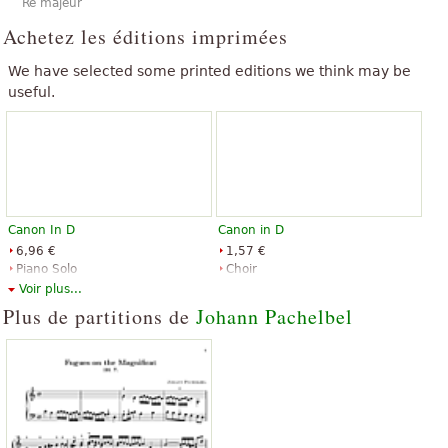
Ré majeur
Achetez les éditions imprimées
We have selected some printed editions we think may be
useful.
Canon In D
Canon in D
6,96 €
1,57 €
Piano Solo
Choir
Music Sales
Shawnee Press
Voir plus...
Plus de partitions de
Johann Pachelbel
Canon in D
Canon in D for Cello Quartet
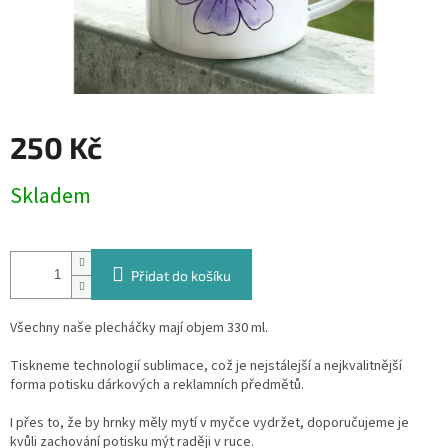
250 Kč
Měrná
Skladem
cena:
Přidat do košíku
Všechny naše plecháčky mají objem 330 ml.
Tiskneme technologií sublimace, což je nejstálejší a nejkvalitnější
forma potisku dárkových a reklamních předmětů.
I přes to, že by hrnky měly mytí v myčce vydržet, doporučujeme je
kvůli zachování potisku mýt raději v ruce.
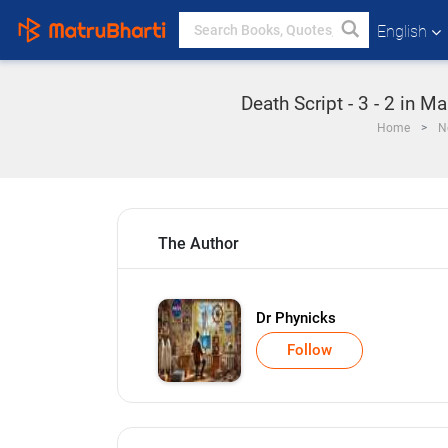
English
Death Script - 3 - 2 in Ma
Home
N
The Author
Dr Phynicks
Follow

•••••

Work request =>
Only lines that include "potisku" belong in the answer; return them from the entries above.

Exercise answer =>
forma potisku dárkových a reklamních předmětů.
kvůli zachování potisku mýt raději v ruce.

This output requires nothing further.